5. a kind of oxidation grape for the high yield 5-KGA that the preparation method described in claim 1 ~ 4 any claim is prepared Saccharic acid oxydans genetic engineering bacterium.

6. the Gluconobater oxydans genetic engineering strain of high yield 5-KGA as claimed in claim 5 is in production 5- ketone group-D- grapes Application in saccharic acid, which is characterized in that include the following steps：

The Gluconobater oxydans genetic engineering strain of the high yield 5-KGA is seeded to after expanding and cultivating in fermentation tank and is carried out Fermented and cultured collects zymotic fluid, the isolated 5- keto-D-gluconic acids from zymotic fluid.

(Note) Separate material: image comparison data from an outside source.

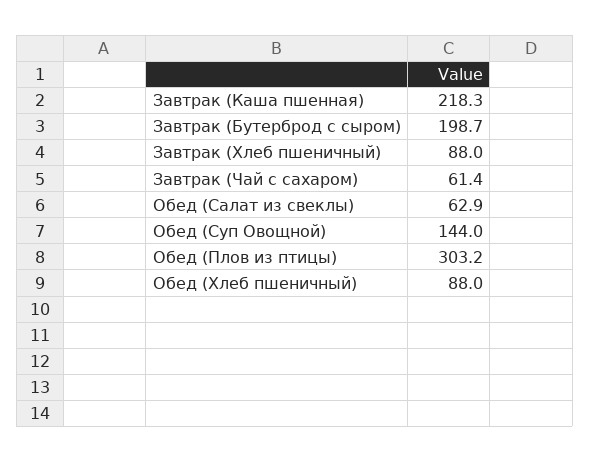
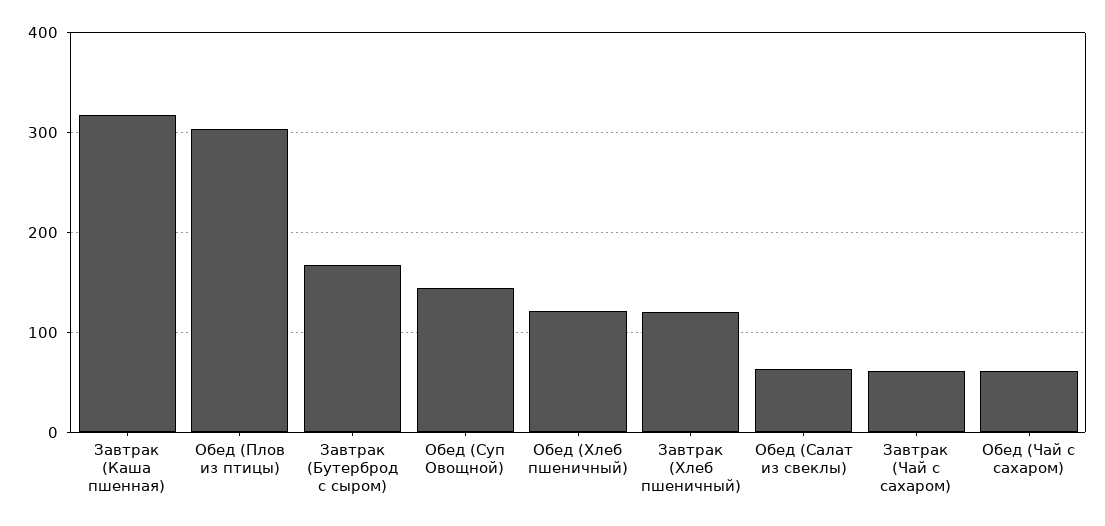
  {
-   "Завтрак (Каша пшенная)": 218.3,
+   "Завтрак (Каша пшенная)": 320,
-   "Завтрак (Бутерброд с сыром)": 198.7,
+   "Завтрак (Бутерброд с сыром)": 170,
-   "Завтрак (Хлеб пшеничный)": 88,
+   "Завтрак (Хлеб пшеничный)": 120,
    "Завтрак (Чай с сахаром)": 61.4,
    "Обед (Салат из свеклы)": 62.9,
    "Обед (Суп Овощной)": 144,
    "Обед (Плов из птицы)": 303.2,
-   "Обед (Хлеб пшеничный)": 88
+   "Обед (Хлеб пшеничный)": 120,
+   "Обед (Чай с сахаром)": 60
  }

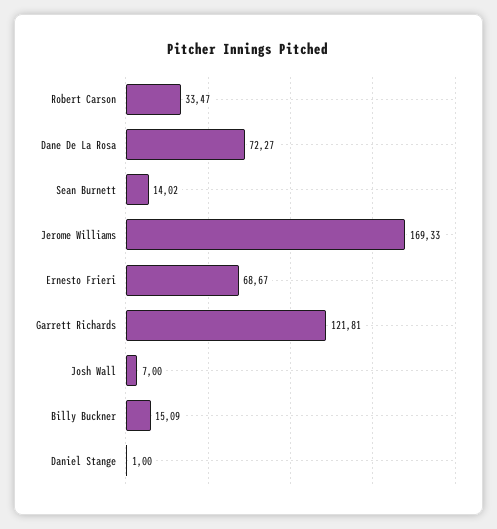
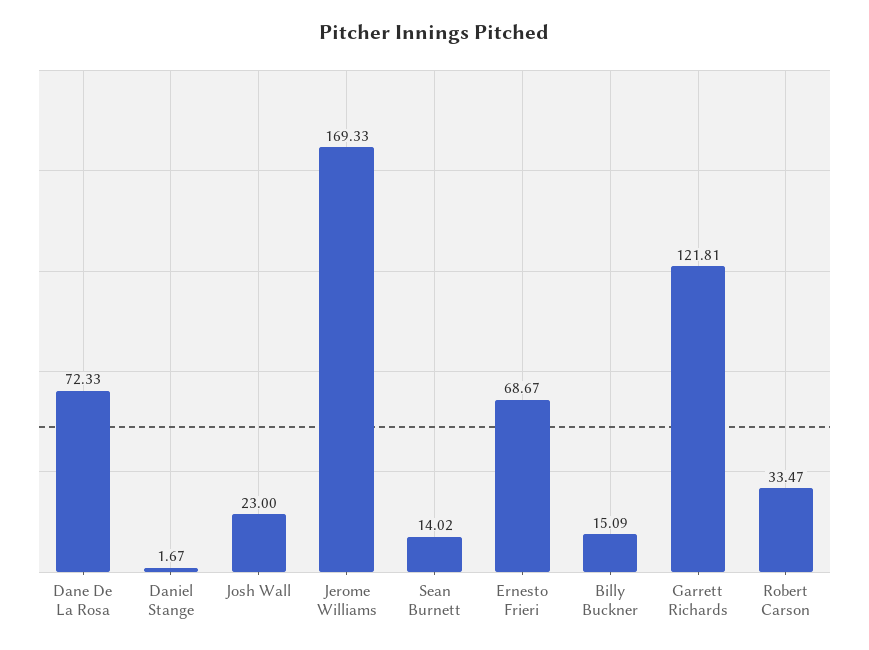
  {
    "Robert Carson": 33.47,
-   "Dane De La Rosa": 72.27,
+   "Dane De La Rosa": 72.33,
    "Sean Burnett": 14.02,
    "Jerome Williams": 169.33,
    "Ernesto Frieri": 68.67,
    "Garrett Richards": 121.81,
-   "Josh Wall": 7,
+   "Josh Wall": 23,
    "Billy Buckner": 15.09,
-   "Daniel Stange": 1
+   "Daniel Stange": 1.67
  }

7. applying according to claim 6, which is characterized in that the group of the fermentation medium of the fermented and cultured becomes：Corn Starch 7.5 g/L；(NH₄)₂SO₄0.41 g/L；(NH₄)₂HPO₄0.1 g/L；MgSO₄·7H₂O 0.07 g/L；CaCO₃ 10- 20 g/L；Glucose 100 g/L, initial pH 5.0-5.5,121 DEG C, sterilize 15 min, the western 50 μ g/ of spit of fland final concentration of cephalo mL。

8. applying according to claim 6, which is characterized in that the condition of the fermented and cultured is：28 ~ 32 DEG C, 0.8 ~ 1.2 The ventilatory capacity of vvm, it is 20% ~ 40% that tank, which presses 0.02 ~ 0.04 MPa, mixing control oxyty, and ferment 55 ~ 65h, in fermentation process Feed supplement is controlled according to the concentration of glucose in culture medium.